┌─ PAGE TEXT

EGU25-8627, updated on 14 Mar 2025
https://doi.org/10.5194/egusphere-egu25-8627
EGU General Assembly 2025
© Author(s) 2025. This work is distributed under
the Creative Commons Attribution 4.0 License.
Oral | Wednesday, 30 Apr, 11:35–11:45 (CEST)
 
Room 1.85/86
Are managed realignment sites net carbon sources or sinks? Insights from the Humber estuary, UK. Natural saltmarsh sites store more carbon at depth than managed realignment sites and agricultural land.
Charlotte Trotman, Robert Thomas, Rodney Forster, and Michael Rogerson
Charlotte Trotman et al.
  • Energy and Environment Institute, University of Hull, United Kingdom

Mudflats and saltmarshes are increasingly recognised as having the potential to sequester and store blue carbon. There is interest in whether Managed Realignment (MR), the breaching of coastal defences to allow (re)inundation of land primarily aims to offset habitat losses, may also have additional benefits including the sequestration and storage of blue carbon. However, sequestration rates are expected to be highly variable because of variations in tidal range, suspended matter concentrations, vegetation assemblages and other environmental factors. In addition, to date there is limited consensus on sampling strategy, including maximum coring depth and spatio-temporal sampling interval. For example, maximum coring depths reported in the literature range from 0.1m to 1.0m. This study aims to critically assess the sampling strategy required to quantify carbon stocks in three spatially adjacent but environmentally distinct settings on the North bank of the macrotidal, hyperconcentrated, Humber Estuary, UK: an agricultural field that is a candidate for managed realignment, a recently breached managed realignment site, and a natural saltmarsh.

└─
┌─ MATERIAL SHOWN

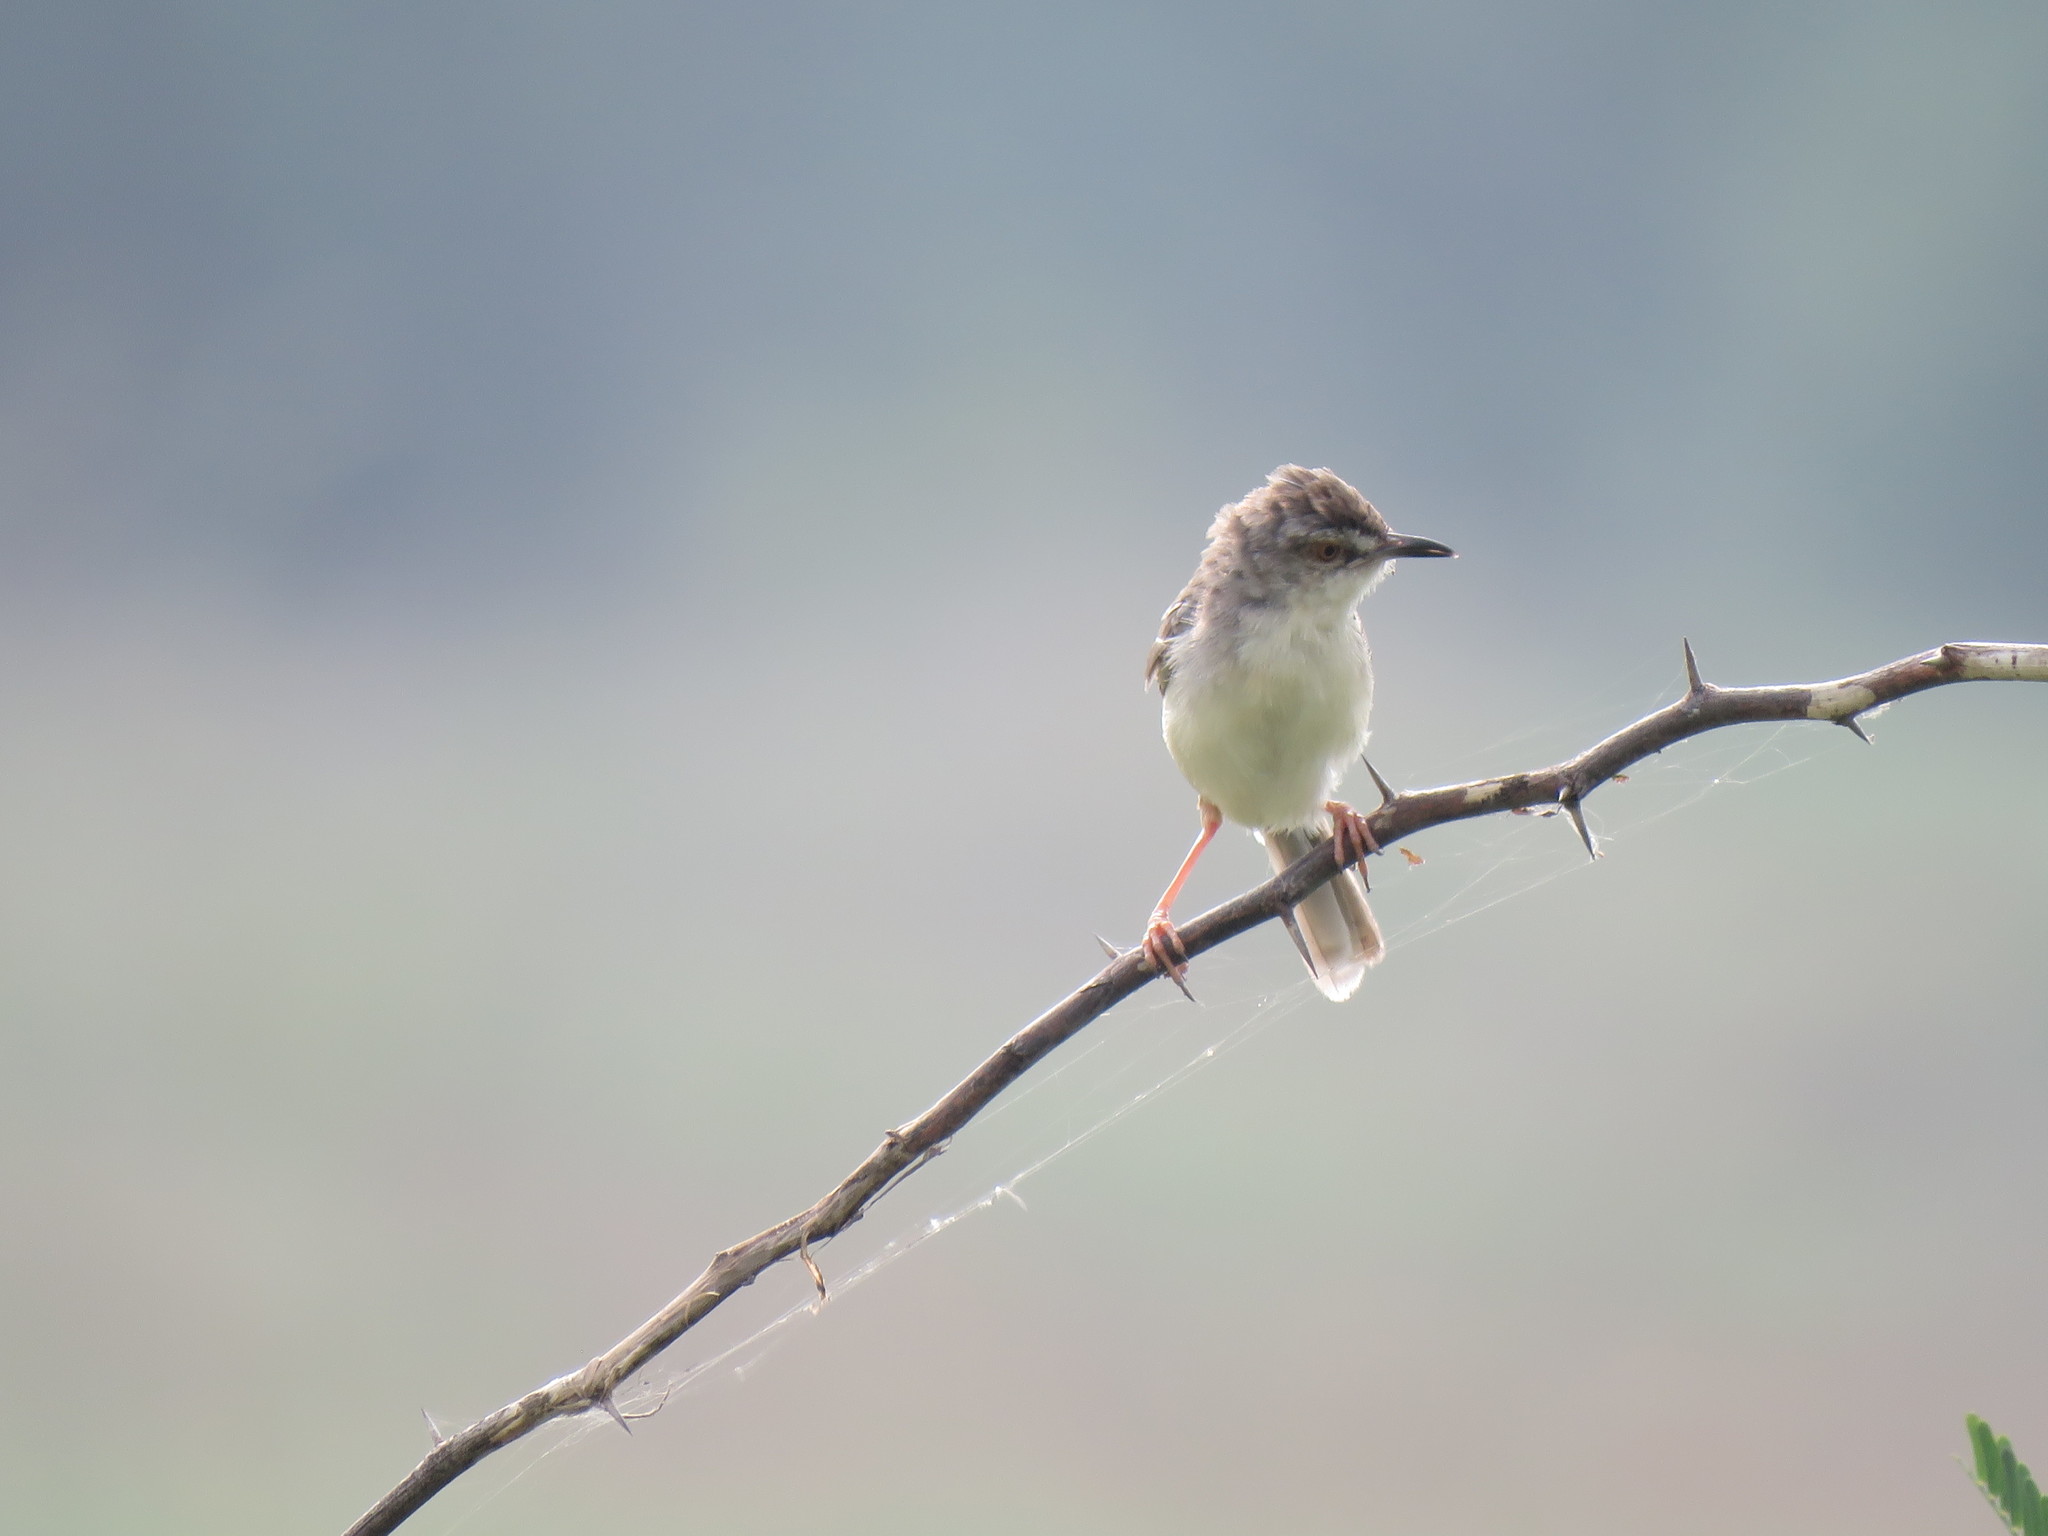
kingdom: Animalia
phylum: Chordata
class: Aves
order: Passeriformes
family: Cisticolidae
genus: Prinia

└─
┌─ MATERIAL SHOWN

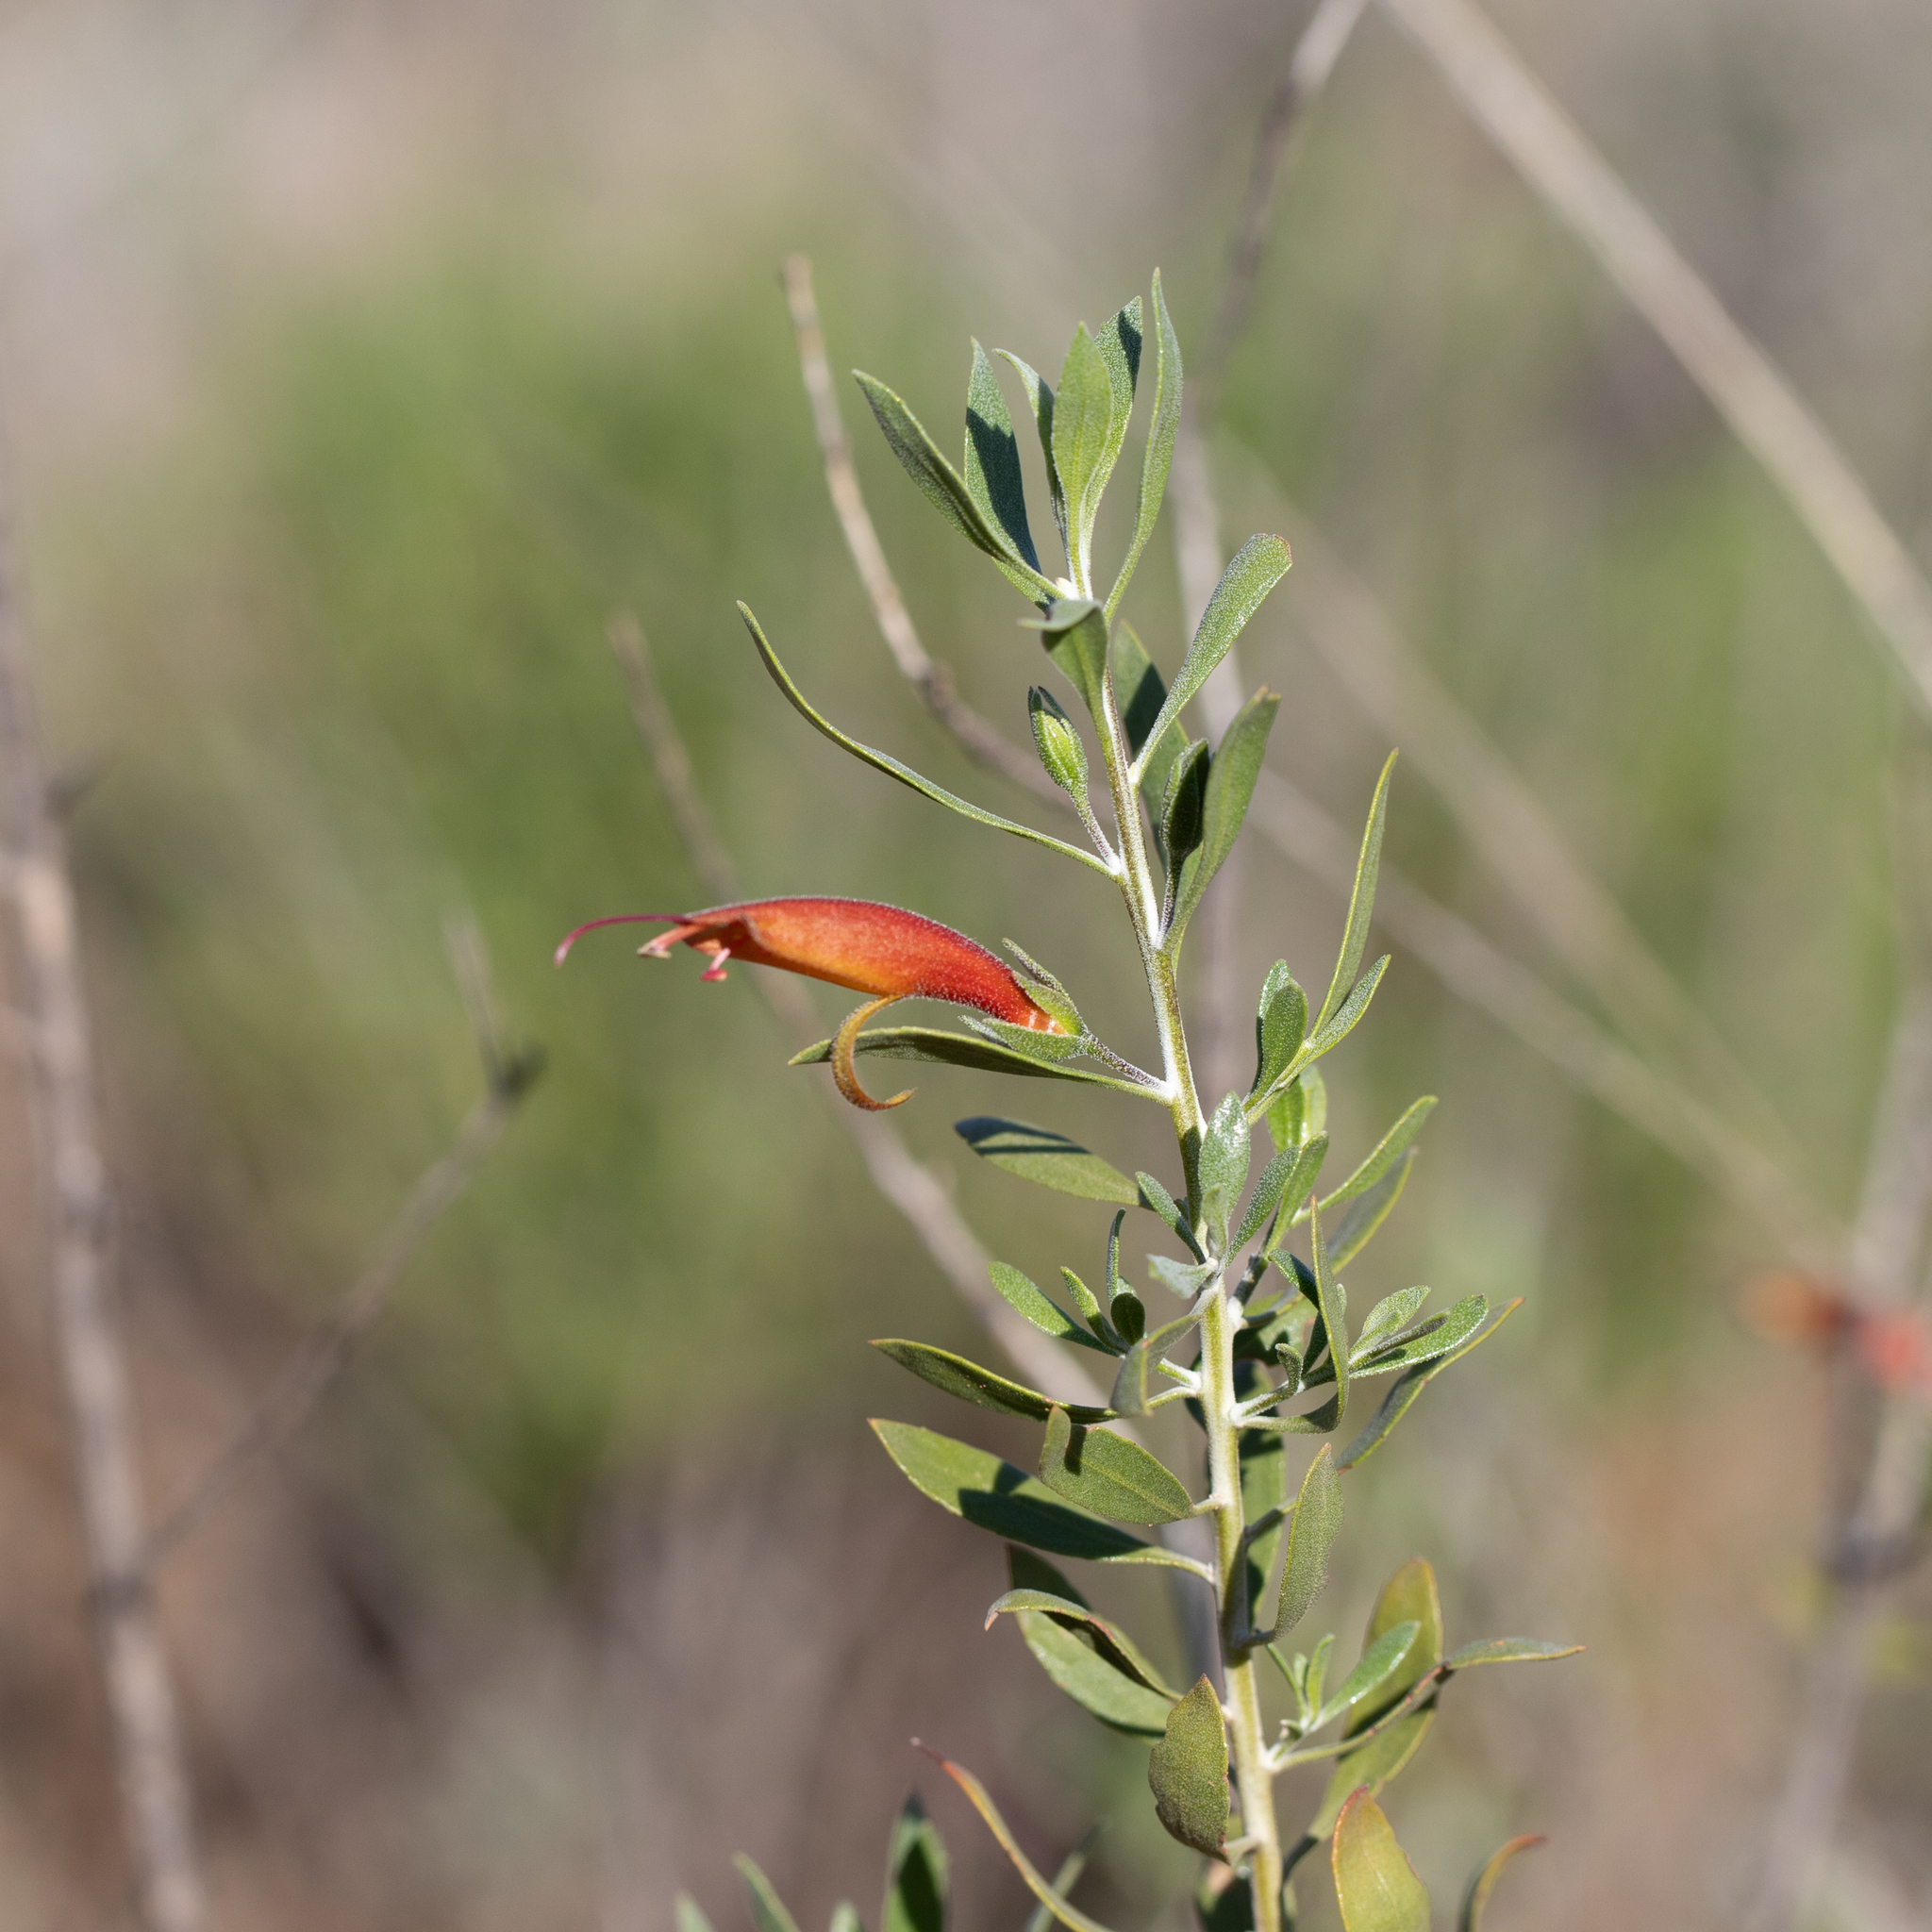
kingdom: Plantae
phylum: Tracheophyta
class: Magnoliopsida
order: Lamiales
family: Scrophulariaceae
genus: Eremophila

└─
┌─ MATERIAL SHOWN

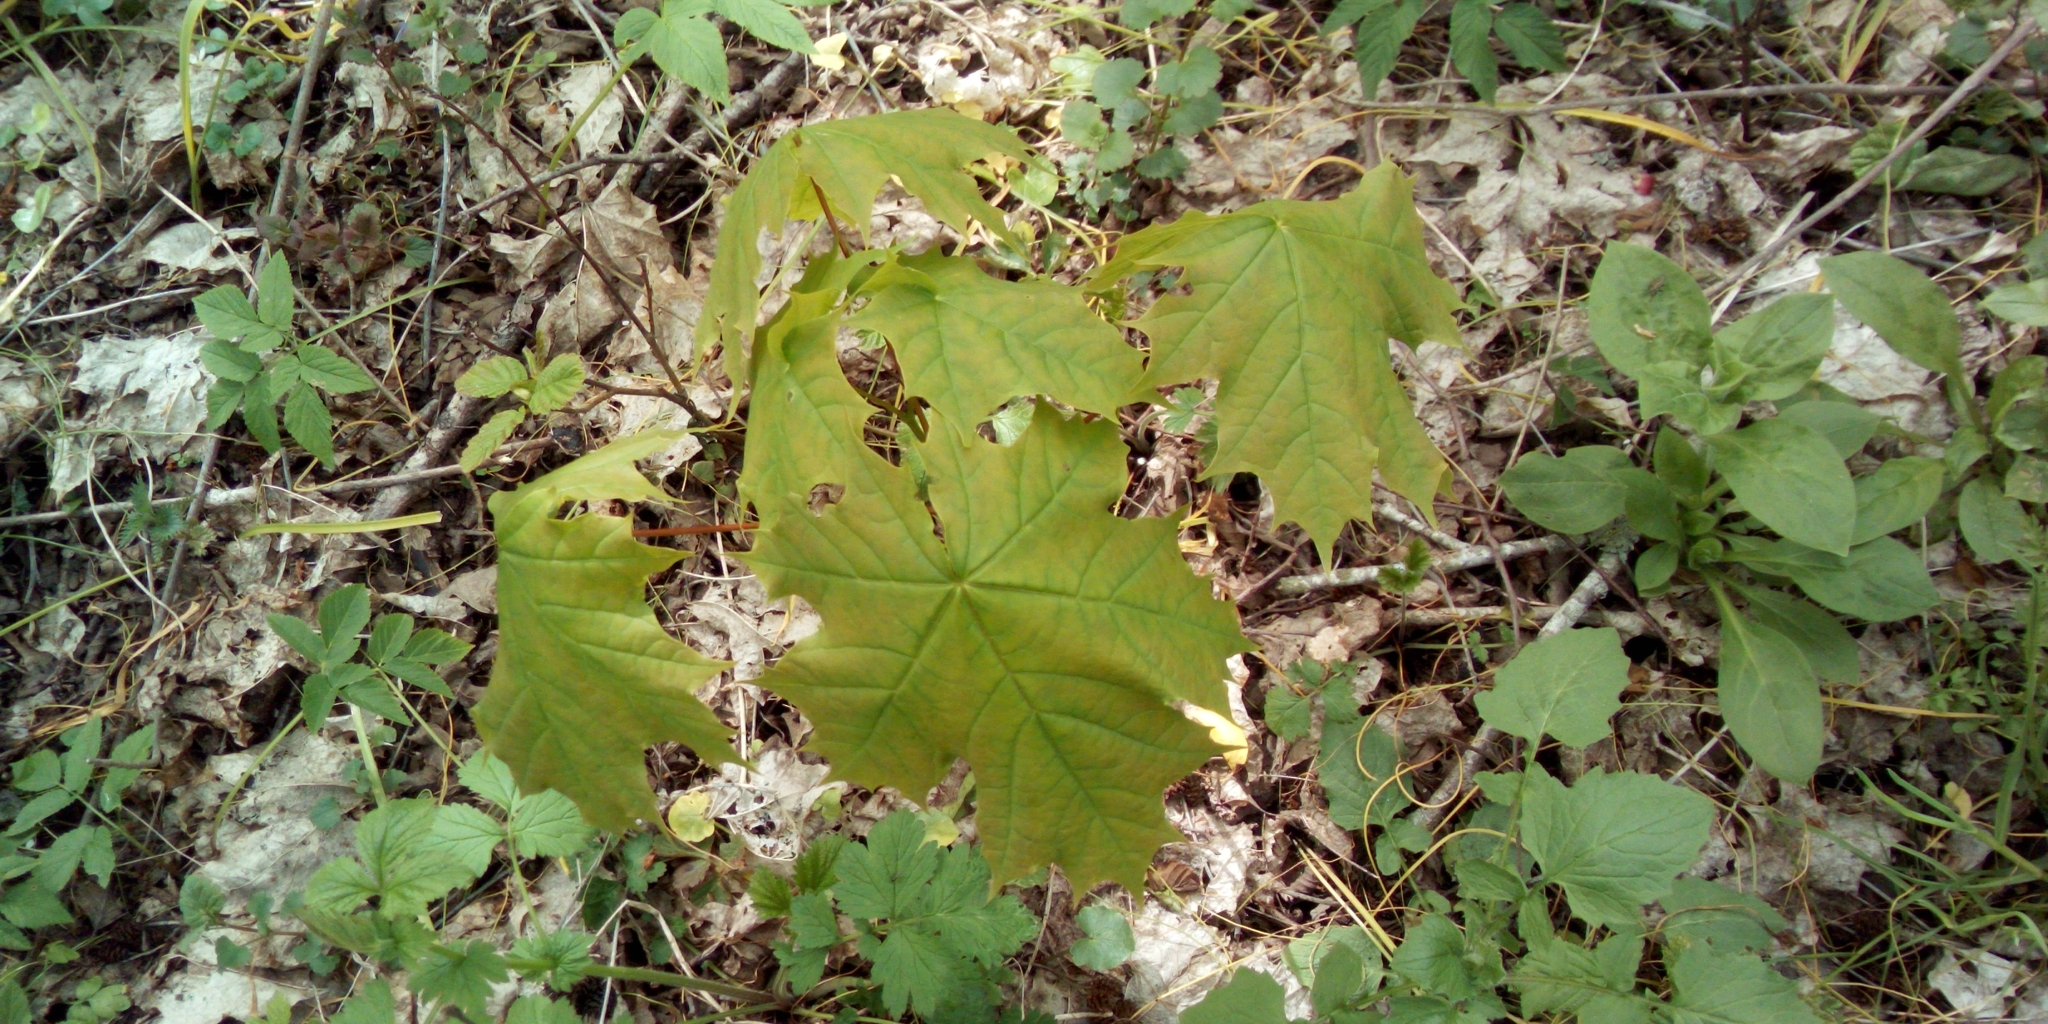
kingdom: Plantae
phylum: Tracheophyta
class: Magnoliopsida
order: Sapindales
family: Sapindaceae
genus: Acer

└─

TASKS TO CARRY OUT:
A - Reproduce everything in the Humber estuary abstract from "Room 1.85/86" down to "Trotman et al.".
B - According to the Humber estuary abstract, what range of maximum coring depths is reported in the literature?

COMPLETED EXERCISE:
A -
Room 1.85/86
Are managed realignment sites net carbon sources or sinks? Insights from the Humber estuary, UK. Natural saltmarsh sites store more carbon at depth than managed realignment sites and agricultural land.
Charlotte Trotman, Robert Thomas, Rodney Forster, and Michael Rogerson
Charlotte Trotman et al.

B - From 0.1m to 1.0m.